Changhee Jung and Dongyoon Lee, assistant professors in computer science, received a NSF award for a project titled “Compiler and Architectural Techniques for Soft Error Resilience”. Professor Jung is the principal investigator and Professor Lee will serve as co-principal investigator. Read the full abstract below or click here:
Due to technology scaling, electronic circuits are becoming more susceptible to radiation-induced soft errors also known as transient faults. Soft errors may lead to application crash or even worse, silent data corruptions (SDC) that are not caught by the error detection logic but may cause the application to produce incorrect output. Another serious problem is the rise of detected unrecoverable errors (DUE) that often directly impact the reliability of any computer applications. The challenge is to achieve soft error resilience in a way that does not significantly increase the performance overhead, power consumption, and complexity of underlying hardware.
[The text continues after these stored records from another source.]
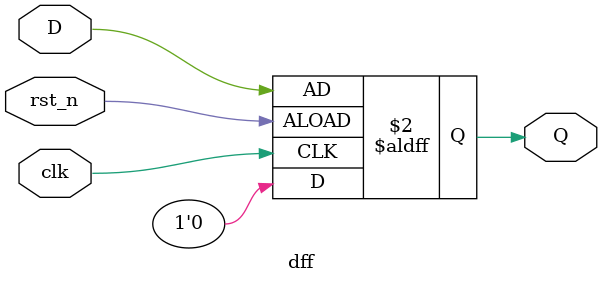
<source format=v>
module dff (
    input  wire clk,
    input  wire rst_n,
    input  wire D,
    output reg  Q
);
    always @(posedge clk or negedge rst_n) begin
        if (rst_n)
            Q <= 1'b0;
        else
            Q <= D;
    end
endmodule
</source>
To this end, this project designs and develops low-cost hardware/software cooperative techniques for soft error resilience. The resulting artifacts and technologies are expected to contribute to the nation’s competitiveness by addressing the challenge of building reliable computing systems in the presence of soft errors.
This research involves three intermediate research goals: design novel microarchitecture, that dynamically verifies the correctness of the processor core execution based on sensor-based soft error detection, to achieve soft error resilience at low cost; design a compiler that forms verifiable and recoverable regions in the presence of soft errors and provides relevant program analysis techniques; and design and develop compiler optimization and microarchitectural techniques that significantly reduce the verification overhead. This project will create tools and technologies for realization of soft error resilient computing systems, contributing fundamentally to the fault tolerance research community. Adoption of the resulting compiler and microarchitectural techniques will impact a broad range of any disciplines that need correct computation results thus requiring reliable computing systems, covering from mobile devices to high-performance large-scale computing systems. Consequently, use of the resulting technologies will make the execution of current and emerging applications much more reliable, and therefore directly affect our way of life.